A plan to reduce the number of inspections required of new construction in Highland is on hold amid debate about how any inspections are enough to ensure public safety.
Currently, Highland requires, including inspection of the building site, poured footing, foundation wall, rough-in plumbing and wiring, roof, insulation, drywall, electrical meters, driveway, sidewalk, final plumbing and wiring, and more.
The council considered a proposal to reduce the number of inspections to 13, and for some inspections, adding a certification affidavit that puts the burden on the contractor to affirm the work has been done to code, which city attorney Michael McGinley said would protect the city’s liability.
City leaders said the proposal was intended to streamline the construction process and make it less daunting and more efficient for development to move forward, in the hopes of spurring more development in Highland.
“Surrounding communities seem to have fewer inspections, and what we’re seeing is that seems to correlate with the number of single-family homes being built,” said city manager Mark Latham.
Latham said the number of houses being built in Highland has hit the lowest point since 2005, and that he’s been told by area realtors that if things don’t pick up, it will be hard for them to stay in business. Fourteen single-family home permits were issued in 2018 and in 2017, a sharp contrast to 75 homes built in 2006, Latham said.
“Our goal is to make sure that we encourage developers to build single-family homes,” Latham said.
However, councilwoman Peggy Bellm said she had “major concerns.”
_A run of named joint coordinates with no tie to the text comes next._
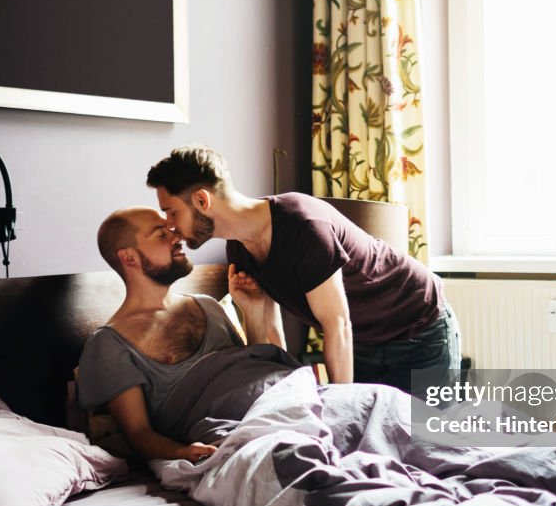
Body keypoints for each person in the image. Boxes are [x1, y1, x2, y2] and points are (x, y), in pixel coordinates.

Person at [146, 144, 461, 395]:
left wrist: (343, 413)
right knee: (379, 444)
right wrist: (252, 309)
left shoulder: (302, 225)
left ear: (202, 200)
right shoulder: (239, 247)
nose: (170, 226)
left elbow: (337, 322)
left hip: (418, 328)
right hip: (364, 342)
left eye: (171, 212)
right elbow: (272, 345)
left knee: (432, 445)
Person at [76, 206, 303, 463]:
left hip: (287, 399)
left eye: (172, 230)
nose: (178, 237)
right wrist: (182, 452)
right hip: (240, 432)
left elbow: (252, 371)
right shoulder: (110, 343)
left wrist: (251, 311)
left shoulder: (207, 305)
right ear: (129, 258)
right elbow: (138, 433)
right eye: (161, 234)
“The inspection process doesn’t hold up builders much,” she said. “I agree we need to be streamlined and efficient, but I don’t think fewer inspections is the way to do it.”
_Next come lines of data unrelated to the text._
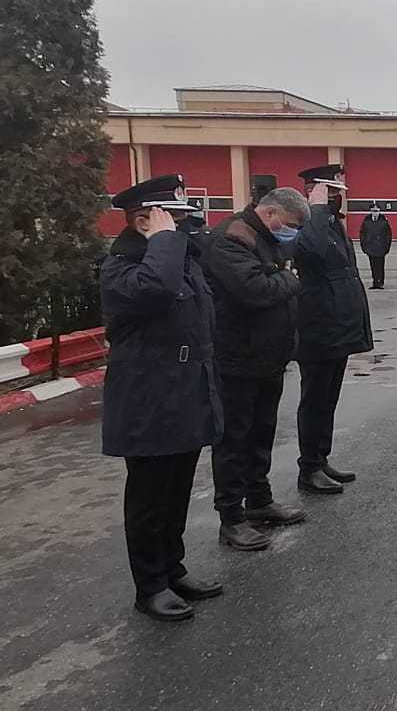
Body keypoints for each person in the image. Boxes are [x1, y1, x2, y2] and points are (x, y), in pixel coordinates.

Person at [100, 174, 224, 621]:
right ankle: (149, 585)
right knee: (150, 498)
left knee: (176, 491)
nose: (184, 227)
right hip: (148, 397)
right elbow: (155, 289)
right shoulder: (122, 269)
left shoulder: (178, 259)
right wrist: (164, 242)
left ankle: (173, 568)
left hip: (186, 391)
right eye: (173, 218)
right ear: (142, 221)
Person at [203, 187, 311, 552]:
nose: (292, 234)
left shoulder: (265, 238)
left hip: (268, 356)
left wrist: (280, 275)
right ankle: (232, 517)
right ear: (271, 213)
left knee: (261, 432)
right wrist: (288, 278)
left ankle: (259, 500)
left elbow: (274, 279)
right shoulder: (230, 240)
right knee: (234, 439)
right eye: (292, 225)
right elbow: (256, 290)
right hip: (237, 358)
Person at [293, 164, 374, 495]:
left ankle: (320, 458)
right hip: (317, 327)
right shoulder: (307, 224)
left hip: (336, 326)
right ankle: (308, 467)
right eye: (334, 192)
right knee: (314, 398)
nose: (339, 198)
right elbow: (316, 253)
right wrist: (313, 209)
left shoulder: (330, 224)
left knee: (328, 398)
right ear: (317, 191)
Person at [359, 202, 392, 290]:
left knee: (380, 265)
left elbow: (388, 235)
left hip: (381, 247)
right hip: (370, 247)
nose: (375, 212)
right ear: (370, 211)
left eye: (377, 211)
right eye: (373, 211)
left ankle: (380, 282)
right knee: (373, 265)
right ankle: (375, 281)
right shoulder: (366, 221)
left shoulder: (384, 221)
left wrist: (387, 246)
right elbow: (362, 234)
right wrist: (364, 245)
In addition, Bellm said, it would essentially be telling prior builders they went through unnecessary steps in their projects.
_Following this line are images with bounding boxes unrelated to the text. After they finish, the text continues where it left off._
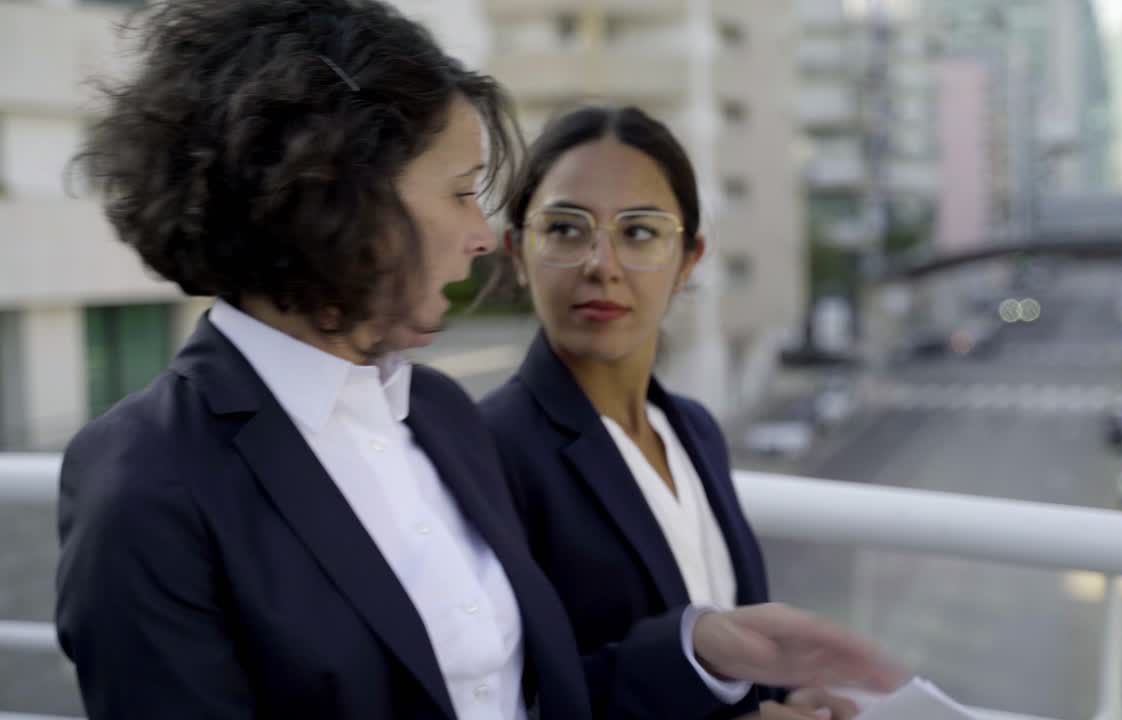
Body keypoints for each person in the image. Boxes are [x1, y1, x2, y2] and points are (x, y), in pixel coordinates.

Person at [55, 3, 898, 719]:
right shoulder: (148, 480)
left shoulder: (439, 413)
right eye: (462, 191)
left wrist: (698, 649)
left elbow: (536, 698)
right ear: (338, 194)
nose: (485, 236)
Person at [480, 106, 897, 720]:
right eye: (566, 229)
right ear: (517, 252)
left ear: (689, 260)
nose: (602, 263)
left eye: (640, 232)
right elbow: (511, 702)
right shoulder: (489, 451)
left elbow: (728, 664)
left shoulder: (695, 431)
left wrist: (781, 699)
Councilman John Hipskind agreed.
“We don’t necessarily need to do what other communities are doing,” he said. “It’s a privilege to live here and for builders to build here. If we can streamline the process and make it better, we need to… (but) I don’t think development will take off just because we have fewer inspections.”
Some local contractors present at the meeting spoke to the council ---- largely against eliminating inspections.
“We gain nothing by cutting corners,” said builder Steve Korte. “I love it when the inspectors come out; you can’t do away with it.”
Korte said Highland is the only city in the area that requires a building site inspection, but that inspection once caught a 1-foot mistake that saved his company numerous problems.
“Has it held up our construction projects?” he said. “I’d say no, but I’m not building 30… houses at a time here.”
Plumbing inspector Craig Loyet asked the council not to eliminate inspections.
“I feel every one of them is extremely important and they were put there for a reason,” he said.
He suggested the council should talk to builders and realtors to explore reasons why development may be slower than desired.
Bellm moved to table the proposal until July 1, which was passed unanimously by the council. Bellm said she would like to hold an open forum with contractors and get their input.
“This is a major thing we are doing here,” she said.
A meeting has been scheduled for June 12.